Source records
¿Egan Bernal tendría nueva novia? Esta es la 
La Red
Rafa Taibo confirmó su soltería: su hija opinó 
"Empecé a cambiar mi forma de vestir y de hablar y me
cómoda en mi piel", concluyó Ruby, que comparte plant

■ Work item ■
Please write out every one of the lines above without changing a single character.

■ Response area ■
¿Egan Bernal tendría nueva novia? Esta es la 
La Red
Rafa Taibo confirmó su soltería: su hija opinó 
"Empecé a cambiar mi forma de vestir y de hablar y me
cómoda en mi piel", concluyó Ruby, que comparte plant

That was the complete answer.